Re: Password hashing problem. - Clora - 20.10.2016
I've also completely removed SHA256 hashing and used Whirlpool instead for TutorialAnswers and i received the same output.
Re: Password hashing problem. - AndySedeyn - 20.10.2016
Is the hash correctly being saved and loaded? An obvious thing to do would be to reset the account and register it again, I can only assume you have done so already.
Re: Password hashing problem. - Clora - 20.10.2016
Yes it is being saved and loaded correctly as i believe and i've also tried that.

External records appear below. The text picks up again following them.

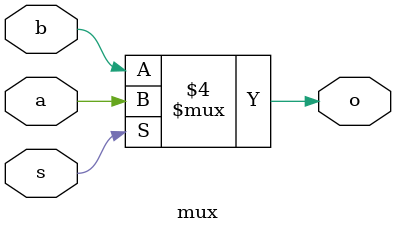
<source format=sv>
module mux (input wire a, b, s, output reg o);
    always @(a or b or s) begin
        if(s == 1'b1) begin
            o = a;
        end else begin
            o = b;
        end
    end

`ifdef COCOTB_SIM
initial begin
  $dumpfile ("mux.vcd");
  $dumpvars (0, mux);
  #1;
end
`endif

endmodule

</source>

Re: Password hashing problem. - AndySedeyn - 21.10.2016
There must be an error in either your new implementation of Wirlpool without SHA256 or a problem in your saving/loading script. Can you update the topic with all code related to the above mentioned? Also, I am assuming that you are leaving out big chunks of code between logical blocks (if password from the database is equal to the hashed input of the login dialog, etc..). If not, you have to do exactly that: evaluate whether the hashed input of the login dialog exactly matches the hashed password from the database (use strcmp for a string comparison; it returns a non-zero value [1 or -1] when string1 has non-matching characters with string2: https://sampwiki.blast.hk/wiki/Strcmp)
PHP код:
Dialog:Login(playerid, response, listitem, inputtext[]) {
if(response) {
if(isnull(inputtext)) {
// ...
}
new hashedinput[129];
WP_Hash(hashedinput, sizeof(hashedinput), inputtext);
if(!strcmp(hashedinput, password_from_db)) {
// Hashed input matches hashed password from the database
}
else {
// else ...
}
}
return 1;
}
Re: Password hashing problem. - Clora - 21.10.2016
Yeah, do you have skype or we can forum pm, so it's easier to share and explain?
Re: Password hashing problem. - Clora - 21.10.2016
Still having troubles.. :/
Re: Password hashing problem. - Clora - 21.10.2016
Bump i believe it is a loading problem anyone have any ideas?